Brand Style Sheet/Guide

This brand style was developed to define the visual and verbal identity, ensuring consistency across platforms. It guides typography, colors, logos, imagery, and layout, communicates brand tone, improves efficiency, and supports scalable, cohesive design, helping all materials reflect the brand professionally and maintain a unified, recognizable presence.

Full-size mock-up

The final design solution is taking shape, and these visuals helped clarify and solidify the overall direction. Subsequent screens follow a cohesive design system, applying consistent patterns, typography, color palettes, and layout structure.
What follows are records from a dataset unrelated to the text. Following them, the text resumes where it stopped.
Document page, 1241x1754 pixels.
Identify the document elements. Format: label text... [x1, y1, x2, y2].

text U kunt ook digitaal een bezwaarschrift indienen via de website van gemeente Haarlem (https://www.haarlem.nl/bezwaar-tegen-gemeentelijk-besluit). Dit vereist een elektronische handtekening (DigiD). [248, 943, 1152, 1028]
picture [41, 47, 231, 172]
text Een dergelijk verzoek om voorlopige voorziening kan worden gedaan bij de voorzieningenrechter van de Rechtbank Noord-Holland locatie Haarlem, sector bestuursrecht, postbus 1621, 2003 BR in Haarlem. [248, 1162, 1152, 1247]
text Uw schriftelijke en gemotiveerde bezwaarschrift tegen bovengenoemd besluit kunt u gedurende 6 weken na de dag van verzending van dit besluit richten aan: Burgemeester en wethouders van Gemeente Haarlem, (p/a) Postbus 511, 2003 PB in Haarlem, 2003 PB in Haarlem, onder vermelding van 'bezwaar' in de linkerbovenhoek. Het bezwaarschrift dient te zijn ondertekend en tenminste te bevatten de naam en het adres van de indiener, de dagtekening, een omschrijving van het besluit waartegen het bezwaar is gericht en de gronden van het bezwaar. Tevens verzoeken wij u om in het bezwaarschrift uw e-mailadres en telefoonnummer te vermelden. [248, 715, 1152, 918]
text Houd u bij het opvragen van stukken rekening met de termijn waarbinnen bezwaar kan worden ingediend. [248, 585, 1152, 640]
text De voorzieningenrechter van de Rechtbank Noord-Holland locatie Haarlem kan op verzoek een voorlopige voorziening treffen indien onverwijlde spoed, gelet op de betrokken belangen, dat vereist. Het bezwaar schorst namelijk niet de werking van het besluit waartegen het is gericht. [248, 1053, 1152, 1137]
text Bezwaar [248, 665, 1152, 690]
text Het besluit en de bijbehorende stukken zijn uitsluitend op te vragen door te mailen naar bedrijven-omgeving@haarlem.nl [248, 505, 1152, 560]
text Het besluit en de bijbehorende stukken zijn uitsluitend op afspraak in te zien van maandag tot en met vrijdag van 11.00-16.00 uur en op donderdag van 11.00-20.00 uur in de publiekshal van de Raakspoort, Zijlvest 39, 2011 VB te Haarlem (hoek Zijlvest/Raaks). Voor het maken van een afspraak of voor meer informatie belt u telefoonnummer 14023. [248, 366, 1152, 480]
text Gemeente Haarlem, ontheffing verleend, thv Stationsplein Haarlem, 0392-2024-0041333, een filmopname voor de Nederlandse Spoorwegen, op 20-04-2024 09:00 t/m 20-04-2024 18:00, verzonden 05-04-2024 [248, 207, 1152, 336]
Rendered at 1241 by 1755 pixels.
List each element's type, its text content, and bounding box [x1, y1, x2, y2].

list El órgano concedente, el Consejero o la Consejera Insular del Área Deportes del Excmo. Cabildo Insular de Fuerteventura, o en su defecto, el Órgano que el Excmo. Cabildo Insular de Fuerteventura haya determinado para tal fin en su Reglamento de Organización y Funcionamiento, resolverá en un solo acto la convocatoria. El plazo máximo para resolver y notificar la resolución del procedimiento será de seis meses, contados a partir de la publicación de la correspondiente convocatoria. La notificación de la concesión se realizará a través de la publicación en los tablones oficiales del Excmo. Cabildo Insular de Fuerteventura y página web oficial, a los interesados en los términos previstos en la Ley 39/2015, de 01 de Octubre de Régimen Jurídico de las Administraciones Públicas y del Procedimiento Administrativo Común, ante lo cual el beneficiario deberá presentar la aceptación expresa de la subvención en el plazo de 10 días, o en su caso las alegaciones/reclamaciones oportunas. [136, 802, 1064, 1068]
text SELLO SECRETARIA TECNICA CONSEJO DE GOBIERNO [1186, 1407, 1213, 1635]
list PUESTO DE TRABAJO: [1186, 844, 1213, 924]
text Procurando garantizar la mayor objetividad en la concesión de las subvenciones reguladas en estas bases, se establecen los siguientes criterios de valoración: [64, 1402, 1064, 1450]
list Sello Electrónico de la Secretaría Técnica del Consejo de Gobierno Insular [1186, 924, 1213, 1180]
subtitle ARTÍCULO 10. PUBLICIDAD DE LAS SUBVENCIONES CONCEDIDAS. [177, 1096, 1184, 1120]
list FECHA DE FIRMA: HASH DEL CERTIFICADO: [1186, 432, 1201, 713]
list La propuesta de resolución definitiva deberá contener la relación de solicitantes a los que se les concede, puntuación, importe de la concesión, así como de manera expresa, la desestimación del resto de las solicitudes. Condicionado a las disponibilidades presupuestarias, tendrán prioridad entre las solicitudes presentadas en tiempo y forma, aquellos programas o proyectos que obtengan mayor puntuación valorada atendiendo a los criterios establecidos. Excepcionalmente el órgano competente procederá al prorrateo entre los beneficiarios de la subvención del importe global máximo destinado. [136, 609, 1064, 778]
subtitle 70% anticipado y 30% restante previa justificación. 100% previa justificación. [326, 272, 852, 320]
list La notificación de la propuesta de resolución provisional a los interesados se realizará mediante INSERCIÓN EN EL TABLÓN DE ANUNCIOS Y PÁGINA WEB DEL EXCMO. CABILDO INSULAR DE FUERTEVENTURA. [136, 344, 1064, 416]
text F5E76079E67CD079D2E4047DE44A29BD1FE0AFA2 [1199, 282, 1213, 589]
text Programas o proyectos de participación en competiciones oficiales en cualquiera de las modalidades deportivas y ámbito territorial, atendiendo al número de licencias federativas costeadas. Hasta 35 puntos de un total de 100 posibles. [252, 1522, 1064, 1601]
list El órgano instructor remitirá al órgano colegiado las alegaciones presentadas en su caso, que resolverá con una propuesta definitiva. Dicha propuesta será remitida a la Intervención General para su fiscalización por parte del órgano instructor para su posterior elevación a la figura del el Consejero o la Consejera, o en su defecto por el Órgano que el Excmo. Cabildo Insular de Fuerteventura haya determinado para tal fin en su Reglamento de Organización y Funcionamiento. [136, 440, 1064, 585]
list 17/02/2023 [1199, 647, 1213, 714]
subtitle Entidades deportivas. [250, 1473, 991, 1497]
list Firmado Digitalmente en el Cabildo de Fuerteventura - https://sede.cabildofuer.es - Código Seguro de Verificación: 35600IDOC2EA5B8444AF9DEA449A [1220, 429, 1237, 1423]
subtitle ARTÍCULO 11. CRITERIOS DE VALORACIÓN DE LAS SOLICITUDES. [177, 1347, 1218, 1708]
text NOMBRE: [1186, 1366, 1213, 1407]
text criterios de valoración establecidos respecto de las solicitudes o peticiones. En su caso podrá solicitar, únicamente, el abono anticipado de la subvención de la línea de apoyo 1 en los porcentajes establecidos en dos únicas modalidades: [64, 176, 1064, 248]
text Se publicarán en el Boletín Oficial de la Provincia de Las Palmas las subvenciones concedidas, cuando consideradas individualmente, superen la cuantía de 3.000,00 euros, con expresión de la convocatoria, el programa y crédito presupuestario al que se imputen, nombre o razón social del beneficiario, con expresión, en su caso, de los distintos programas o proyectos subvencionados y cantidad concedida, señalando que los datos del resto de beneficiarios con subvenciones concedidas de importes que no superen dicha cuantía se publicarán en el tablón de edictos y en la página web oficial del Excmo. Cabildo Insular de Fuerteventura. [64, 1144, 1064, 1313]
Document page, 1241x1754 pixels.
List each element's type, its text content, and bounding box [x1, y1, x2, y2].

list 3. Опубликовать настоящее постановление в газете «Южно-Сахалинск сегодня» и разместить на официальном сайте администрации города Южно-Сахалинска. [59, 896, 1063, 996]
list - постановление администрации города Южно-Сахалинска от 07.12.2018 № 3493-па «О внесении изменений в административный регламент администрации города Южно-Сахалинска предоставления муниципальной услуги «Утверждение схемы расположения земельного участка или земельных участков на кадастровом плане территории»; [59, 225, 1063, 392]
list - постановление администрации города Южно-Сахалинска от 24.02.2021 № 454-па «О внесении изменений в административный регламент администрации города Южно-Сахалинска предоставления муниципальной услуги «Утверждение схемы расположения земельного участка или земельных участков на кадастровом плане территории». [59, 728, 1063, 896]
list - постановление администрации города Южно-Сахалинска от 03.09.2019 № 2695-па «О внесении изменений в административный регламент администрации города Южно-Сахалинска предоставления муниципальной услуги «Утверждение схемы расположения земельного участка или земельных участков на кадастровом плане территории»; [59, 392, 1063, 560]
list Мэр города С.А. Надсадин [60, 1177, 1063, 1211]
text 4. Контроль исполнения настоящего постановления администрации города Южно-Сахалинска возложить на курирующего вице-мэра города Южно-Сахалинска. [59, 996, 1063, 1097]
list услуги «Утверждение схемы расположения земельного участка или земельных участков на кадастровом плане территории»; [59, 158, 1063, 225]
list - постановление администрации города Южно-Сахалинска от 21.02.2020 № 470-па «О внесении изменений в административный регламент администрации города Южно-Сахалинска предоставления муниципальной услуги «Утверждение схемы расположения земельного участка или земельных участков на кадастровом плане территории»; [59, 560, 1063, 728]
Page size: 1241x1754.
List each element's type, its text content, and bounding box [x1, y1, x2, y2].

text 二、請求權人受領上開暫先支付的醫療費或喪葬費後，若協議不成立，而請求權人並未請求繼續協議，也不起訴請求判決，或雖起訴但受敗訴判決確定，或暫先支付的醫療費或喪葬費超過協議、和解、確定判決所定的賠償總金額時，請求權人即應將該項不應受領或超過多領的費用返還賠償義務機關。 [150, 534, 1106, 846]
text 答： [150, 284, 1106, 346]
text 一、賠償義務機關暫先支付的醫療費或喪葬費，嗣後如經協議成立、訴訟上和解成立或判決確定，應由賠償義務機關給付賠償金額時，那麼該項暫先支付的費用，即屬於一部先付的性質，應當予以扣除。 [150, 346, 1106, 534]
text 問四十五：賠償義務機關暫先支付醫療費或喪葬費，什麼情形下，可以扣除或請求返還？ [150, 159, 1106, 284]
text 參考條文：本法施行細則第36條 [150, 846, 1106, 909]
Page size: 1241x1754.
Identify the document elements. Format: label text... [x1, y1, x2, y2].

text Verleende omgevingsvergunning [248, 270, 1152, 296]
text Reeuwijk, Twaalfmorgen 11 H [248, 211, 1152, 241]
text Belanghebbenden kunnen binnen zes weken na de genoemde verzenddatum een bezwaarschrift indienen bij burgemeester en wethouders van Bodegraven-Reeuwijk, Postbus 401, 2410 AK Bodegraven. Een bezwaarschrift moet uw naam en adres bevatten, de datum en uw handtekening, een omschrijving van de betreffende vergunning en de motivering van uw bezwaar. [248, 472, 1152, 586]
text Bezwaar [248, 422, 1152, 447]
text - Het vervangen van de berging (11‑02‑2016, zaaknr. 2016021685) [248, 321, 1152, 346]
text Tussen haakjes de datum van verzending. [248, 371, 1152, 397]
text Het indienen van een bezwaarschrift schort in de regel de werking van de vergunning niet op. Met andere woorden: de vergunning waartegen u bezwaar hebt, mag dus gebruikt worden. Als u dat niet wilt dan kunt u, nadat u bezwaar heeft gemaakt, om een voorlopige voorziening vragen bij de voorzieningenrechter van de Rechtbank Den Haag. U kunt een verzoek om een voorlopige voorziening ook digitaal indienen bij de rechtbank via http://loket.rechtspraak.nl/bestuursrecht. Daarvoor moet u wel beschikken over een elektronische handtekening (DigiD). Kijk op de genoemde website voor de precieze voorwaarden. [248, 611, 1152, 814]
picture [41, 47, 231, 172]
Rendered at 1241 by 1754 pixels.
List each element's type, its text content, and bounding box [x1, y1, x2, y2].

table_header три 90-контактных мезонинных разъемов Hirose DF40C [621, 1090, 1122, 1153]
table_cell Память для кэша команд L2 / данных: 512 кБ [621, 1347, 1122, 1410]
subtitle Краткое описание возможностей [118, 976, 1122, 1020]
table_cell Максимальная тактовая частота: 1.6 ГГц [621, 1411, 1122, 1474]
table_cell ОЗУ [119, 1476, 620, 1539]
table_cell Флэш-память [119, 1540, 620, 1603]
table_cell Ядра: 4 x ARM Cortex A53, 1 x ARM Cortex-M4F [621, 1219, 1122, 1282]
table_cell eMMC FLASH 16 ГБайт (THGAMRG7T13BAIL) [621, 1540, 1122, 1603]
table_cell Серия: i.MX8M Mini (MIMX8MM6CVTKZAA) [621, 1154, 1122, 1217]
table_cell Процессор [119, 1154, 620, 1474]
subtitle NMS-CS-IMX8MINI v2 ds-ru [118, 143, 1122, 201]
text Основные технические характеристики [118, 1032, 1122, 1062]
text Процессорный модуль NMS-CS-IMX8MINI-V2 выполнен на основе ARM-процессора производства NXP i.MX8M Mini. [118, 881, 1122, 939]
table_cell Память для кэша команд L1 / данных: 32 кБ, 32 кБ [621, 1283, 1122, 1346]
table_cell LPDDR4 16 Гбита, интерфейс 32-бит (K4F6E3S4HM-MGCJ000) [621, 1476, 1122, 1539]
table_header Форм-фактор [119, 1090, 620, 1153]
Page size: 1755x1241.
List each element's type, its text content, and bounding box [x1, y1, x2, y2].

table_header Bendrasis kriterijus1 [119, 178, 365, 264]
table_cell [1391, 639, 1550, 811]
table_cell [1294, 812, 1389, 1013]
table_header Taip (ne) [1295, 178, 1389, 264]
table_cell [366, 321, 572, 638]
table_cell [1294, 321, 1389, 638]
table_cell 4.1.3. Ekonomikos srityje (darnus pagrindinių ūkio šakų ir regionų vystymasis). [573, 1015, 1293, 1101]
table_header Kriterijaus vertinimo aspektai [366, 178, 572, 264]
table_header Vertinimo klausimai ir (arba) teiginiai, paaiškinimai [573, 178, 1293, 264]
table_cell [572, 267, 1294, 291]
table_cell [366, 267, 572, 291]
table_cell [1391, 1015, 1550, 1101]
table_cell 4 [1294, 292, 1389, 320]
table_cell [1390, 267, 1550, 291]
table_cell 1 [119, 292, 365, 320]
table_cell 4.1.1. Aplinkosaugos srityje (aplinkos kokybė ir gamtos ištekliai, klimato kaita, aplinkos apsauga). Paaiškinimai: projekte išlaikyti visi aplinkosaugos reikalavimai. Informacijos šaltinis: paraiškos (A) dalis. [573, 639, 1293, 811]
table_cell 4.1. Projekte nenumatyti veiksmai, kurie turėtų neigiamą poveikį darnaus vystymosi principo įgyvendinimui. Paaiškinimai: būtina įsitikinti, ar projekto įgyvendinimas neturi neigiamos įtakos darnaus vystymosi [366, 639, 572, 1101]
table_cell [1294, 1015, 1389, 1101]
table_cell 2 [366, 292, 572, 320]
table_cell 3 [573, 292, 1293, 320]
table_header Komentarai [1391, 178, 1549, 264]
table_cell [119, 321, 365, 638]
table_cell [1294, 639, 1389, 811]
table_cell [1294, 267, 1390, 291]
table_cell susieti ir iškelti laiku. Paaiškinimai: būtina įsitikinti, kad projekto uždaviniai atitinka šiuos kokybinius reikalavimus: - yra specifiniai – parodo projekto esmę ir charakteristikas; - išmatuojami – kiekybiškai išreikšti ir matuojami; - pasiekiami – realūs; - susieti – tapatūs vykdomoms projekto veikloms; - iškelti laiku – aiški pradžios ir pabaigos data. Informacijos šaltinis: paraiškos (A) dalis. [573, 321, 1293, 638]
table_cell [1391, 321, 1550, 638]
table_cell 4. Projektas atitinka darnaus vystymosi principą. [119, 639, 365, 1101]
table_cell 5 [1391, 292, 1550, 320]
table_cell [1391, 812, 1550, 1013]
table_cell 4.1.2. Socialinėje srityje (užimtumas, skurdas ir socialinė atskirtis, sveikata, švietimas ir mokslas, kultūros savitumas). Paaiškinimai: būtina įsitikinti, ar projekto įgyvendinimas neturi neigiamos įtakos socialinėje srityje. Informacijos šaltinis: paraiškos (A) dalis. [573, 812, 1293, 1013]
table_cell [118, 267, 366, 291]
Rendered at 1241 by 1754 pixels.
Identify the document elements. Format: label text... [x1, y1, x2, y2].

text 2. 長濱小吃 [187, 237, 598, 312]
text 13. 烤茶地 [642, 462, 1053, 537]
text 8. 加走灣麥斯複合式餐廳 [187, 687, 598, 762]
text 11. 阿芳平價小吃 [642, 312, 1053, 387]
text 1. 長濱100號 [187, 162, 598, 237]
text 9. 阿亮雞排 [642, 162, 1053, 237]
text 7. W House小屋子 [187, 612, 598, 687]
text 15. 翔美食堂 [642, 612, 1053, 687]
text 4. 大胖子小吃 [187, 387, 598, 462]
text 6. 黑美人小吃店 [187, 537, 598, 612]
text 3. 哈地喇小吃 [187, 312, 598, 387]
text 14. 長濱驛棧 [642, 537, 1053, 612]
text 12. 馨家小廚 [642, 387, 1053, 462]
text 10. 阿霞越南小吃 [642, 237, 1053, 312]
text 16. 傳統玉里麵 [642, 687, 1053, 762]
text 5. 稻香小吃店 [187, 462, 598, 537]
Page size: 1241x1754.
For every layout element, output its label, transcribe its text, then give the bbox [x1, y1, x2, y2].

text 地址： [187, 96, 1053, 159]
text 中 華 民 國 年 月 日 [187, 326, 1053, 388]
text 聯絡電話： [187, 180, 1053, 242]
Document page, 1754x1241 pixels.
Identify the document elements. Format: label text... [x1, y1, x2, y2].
Key themes include customizable filters, market-based color coding, light and dark modes, and the ability to mark segments as complete.

Hi-Fi prototype

Extensive, perceptive, iterative, user-oriented, informative, evaluative, analytical, interactive, methodical, meticulous, empirical, diagnostic, user-centric, detailed, efficient.

Accessibility considerations

1. Screen Reader Compatibility: Ensure all content, including patient data and controls, is readable by screen readers.

2. Keyboard Navigation: All functionality should be accessible without a mouse, supporting tabbing and shortcut keys.

3. Color Contrast: Use sufficient contrast for text, icons, and alerts to aid users with visual impairments.

4. Text Scaling & Zoom: Allow adjustable font sizes without breaking layouts or hiding content.

5. Text Scaling & Zoom: Allow adjustable font sizes without breaking layouts or hiding important content.

6. Clear and Consistent Labels: Buttons, forms, and controls should have descriptive labels for clarity.

7. Error Identification & Instructions: Provide accessible error messages and guidance for correcting inputs.

8. Avoid Reliance on Color Alone: Use icons, patterns, or text alongside color cues to convey information.

9. Accessible Alerts & Notifications: Ensure pop-ups, modals, or alerts are perceivable and operable for all users.

Next steps

1. Analyze Usability Study Results: Review findings, identify patterns, pain points, and areas for improvement.

2. Prioritize Design Changes: Rank issues by severity and impact to decide what to address first.

3. Iterate on the Prototype: Refine the design based on feedback and usability insights.

4. Validate Updates: Conduct follow-up testing or A/B tests to confirm improvements.

5. Document Design Decisions: Record rationale for changes, patterns, and guidelines for consistency.

6. Prepare Developer Handoff: Organize assets, specs, and interactions for engineering teams.

7. Update Design System: Incorporate new components, patterns, or styles discovered during iteration.

8. Plan Implementation & Monitoring: Coordinate rollout, track usage, and gather post-launch feedback for future refinements.

Takeaways

1. Impact: Redesigning the EMR task flow improved efficiency by reducing clicks and repetitive actions, simplifying navigation, and lowering cognitive load. Telehealth workflows, customizable filters, and flexible note-taking enhanced usability, while iterative testing ensured the design met clinician needs.

2. What I Learned: From redesigning the EMR “multiple patient task flow”, I learned that minimizing clicks and organizing patient charts clearly significantly improves clinician efficiency. Observing clinicians using the EMR firsthand provided critical insights into real workflows, pain points, and workarounds. Supporting telehealth workflows, offering customization, and enabling flexible notetaking are essential, while iterative testing and user feedback validated effective design solutions.